**Page extract**
----

15 Research Lab -Adversarial Safety Evaluation of Frontier AI Systems

John Kearney

AI Agent Compliance Checklist

February 24, 202615 Research Lab

complianceagent-safetyguardrails

This checklist covers the technical controls needed for AI agent compliance. It applies whether you are targeting EU AI Act, SOC 2, or simply building a responsible agent deployment.

Authorization Controls

[ ] Policy engine deployed with fail-closed default (no policy = deny)
[ ] Every tool call evaluated against policy before execution
[ ] Role-based access controls for tool access
[ ] Parameter-level constraints on tool calls
[ ] Rate limits per tool, per agent, and per user
[ ] Budget caps on cumulative resource usage
[ ] No path from agent to tool execution that bypasses the policy engine

Content Safety

[ ] Input scanning for prompt injection on all user input
[ ] Tool description scanning for injection on MCP server connections
[ ] Tool response scanning before re-entry into model context
[ ] Output scanning before delivery to user
[ ] Encoding attack detection (base64, hex, unicode)
[ ] Multi-language detection coverage

Human Oversight

[ ] Approval workflows for high-risk actions
[ ] Kill switch that operates independently of the agent
[ ] Kill switch tested and verified (not just implemented)
[ ] Monitoring dashboard for real-time agent observation
[ ] Escalation procedures defined for different incident severities
[ ] Reviewers trained and roles documented

Audit Trail

[ ] Every tool call produces an audit record
[ ] Every policy evaluation produces an audit record
[ ] Every approval decision produces an audit record
[ ] Records include timestamp, identity, action, parameters, decision, outcome
[ ] Records are hash-chained for tamper evidence
[ ] Storage is append-only (no UPDATE or DELETE capability)

----

**Data for review**
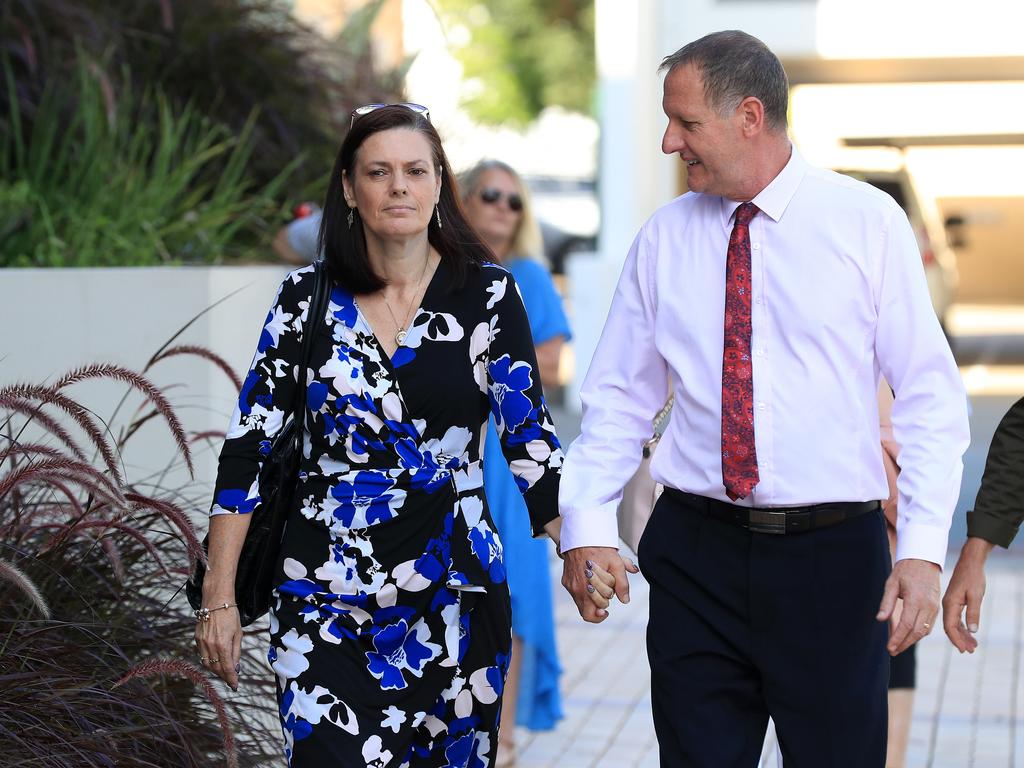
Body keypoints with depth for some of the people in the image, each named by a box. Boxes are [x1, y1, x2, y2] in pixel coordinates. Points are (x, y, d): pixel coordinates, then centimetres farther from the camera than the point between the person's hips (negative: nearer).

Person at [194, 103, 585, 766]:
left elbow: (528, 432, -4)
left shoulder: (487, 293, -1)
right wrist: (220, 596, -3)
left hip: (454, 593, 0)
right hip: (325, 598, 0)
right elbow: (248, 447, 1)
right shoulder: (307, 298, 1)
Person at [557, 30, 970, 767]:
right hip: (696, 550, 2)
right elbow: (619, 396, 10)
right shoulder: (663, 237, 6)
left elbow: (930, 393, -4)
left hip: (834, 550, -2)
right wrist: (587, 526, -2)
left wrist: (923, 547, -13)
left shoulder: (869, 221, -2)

----

**Required action 1**
According to the AI agent compliance checklist, what default must the policy engine be deployed with?
**Required action 2**
Extend the AI agent compliance checklist past its final item, keeping the same checkbox format.

**Response 1**
A fail-closed default, meaning no policy results in a deny.

**Response 2**
[ ] Retention period meets regulatory requirements
[ ] Chain verification runs periodically
[ ] Export capability for audit review

Monitoring

[ ] Behavioral monitoring active on tool-call patterns
[ ] Anomaly detection algorithms configured with appropriate thresholds
[ ] Alerting tiers defined (log, notify, escalate, automate)
[ ] Baseline established from normal operation
[ ] Monitoring data retained for trend analysis

Testing

[ ] Red team testing conducted with current payload corpus
[ ] Detection rates measured per attack category
[ ] Authorization bypass testing completed
[ ] Kill switch tested under load
[ ] Approval workflow tested end-to-end
[ ] Regression testing in CI/CD pipeline
[ ] Test results documented and retained

Documentation

[ ] Risk assessment completed and documented
[ ] System architecture documented including safety controls
[ ] Tool access inventory maintained
[ ] Policy rules documented with rationale
[ ] Incident response playbook written and accessible
[ ] Oversight roles and responsibilities documented
[ ] Known limitations documented

Operational Procedures

[ ] Incident response plan defined and tested
[ ] On-call rotation for agent monitoring
[ ] Regular red team exercises scheduled
[ ] Policy review cadence established
[ ] Monitoring threshold review cadence established
[ ] Audit trail integrity review cadence established

Not every item applies to every deployment. Low-risk agents in internal tools can skip some items. High-risk agents in regulated domains need all of them. Use the EU AI Act classification to determine your scope.